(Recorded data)
***

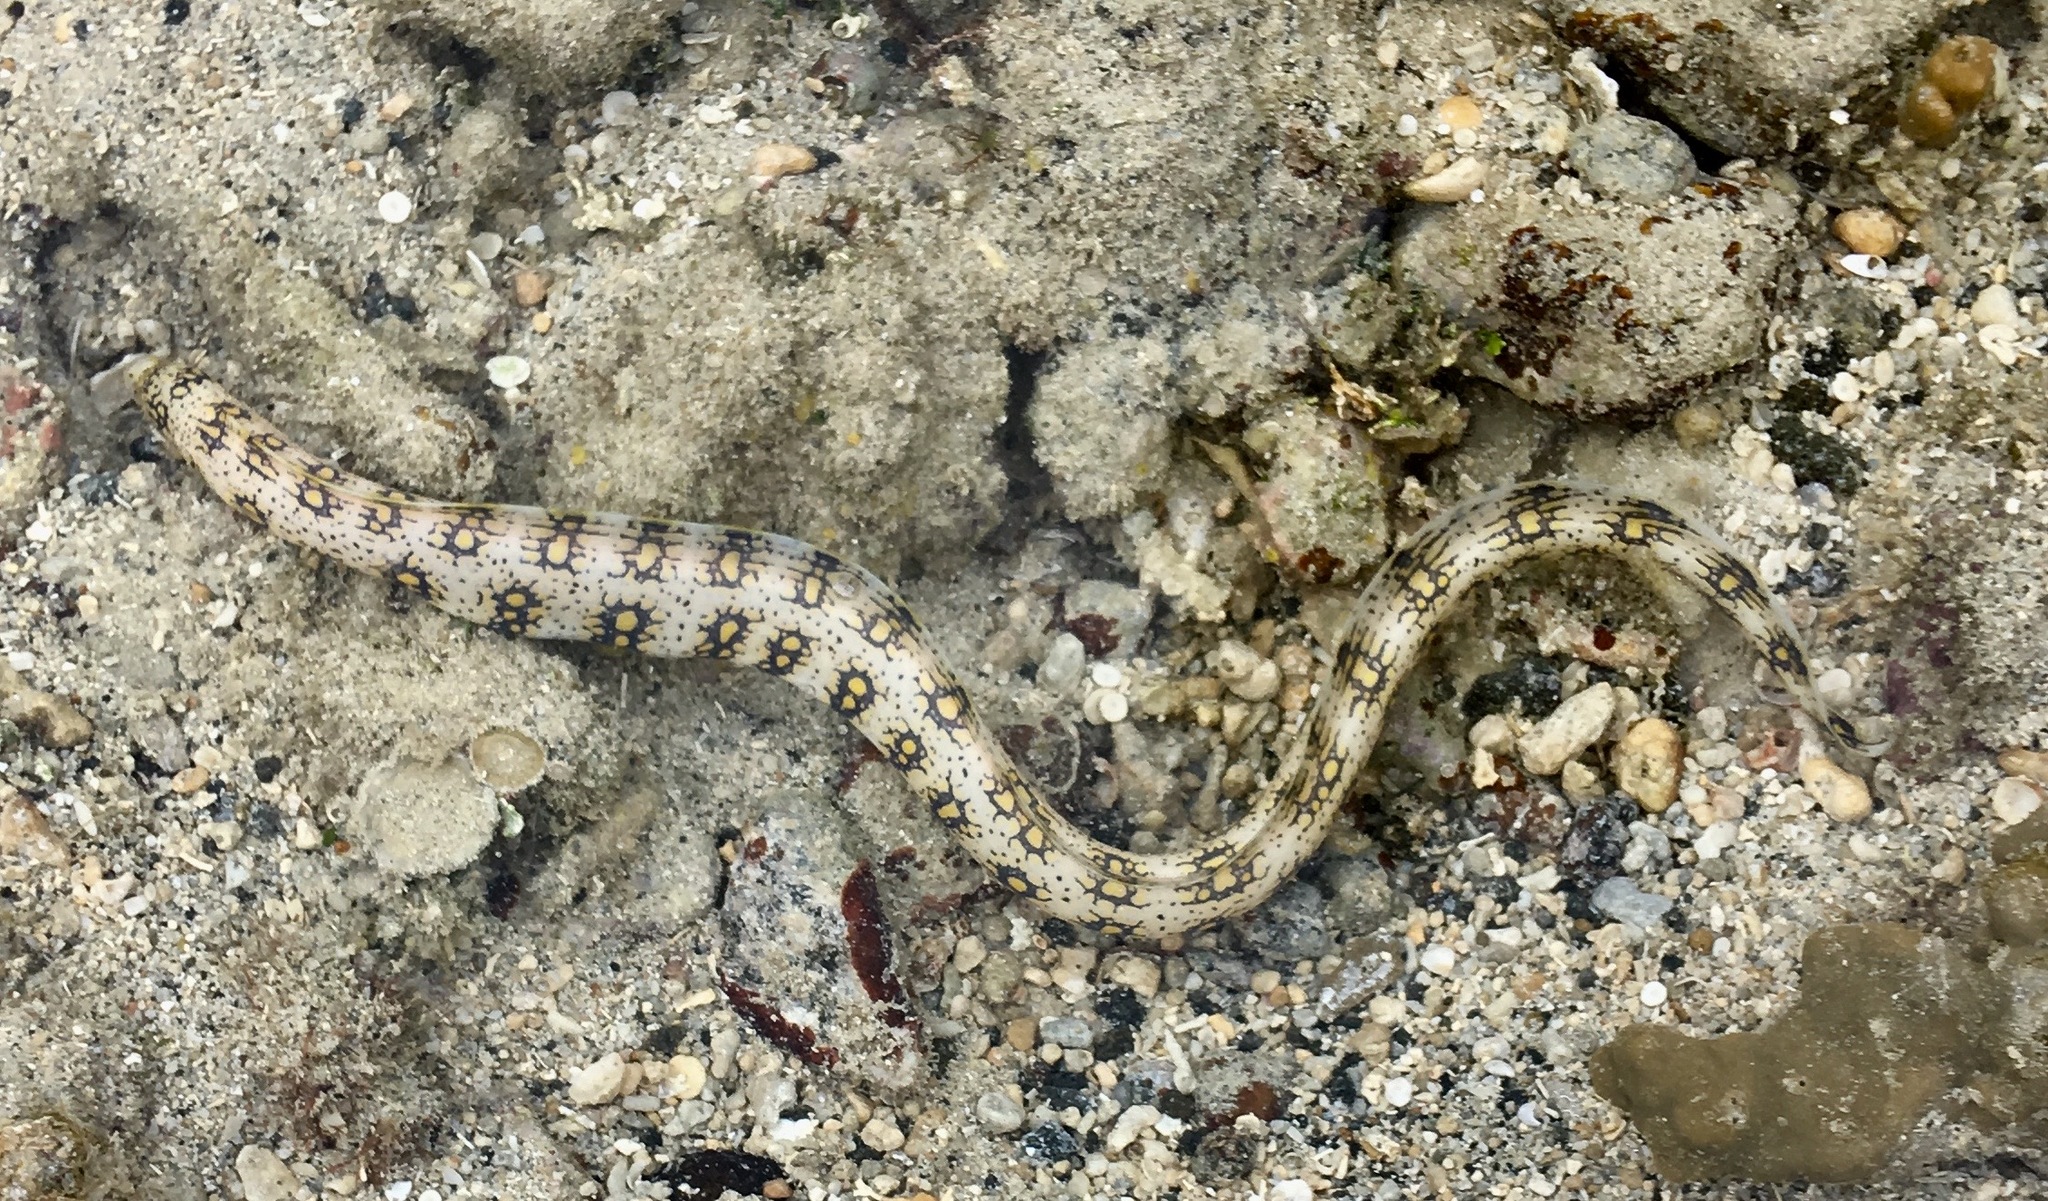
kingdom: Animalia
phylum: Chordata
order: Anguilliformes
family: Muraenidae
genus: Echidna
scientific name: Echidna nebulosa
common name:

***

Reproduce every line of the material above word for word, leaving out the pictures.

kingdom: Animalia
phylum: Chordata
order: Anguilliformes
family: Muraenidae
genus: Echidna
scientific name: Echidna nebulosa
common name:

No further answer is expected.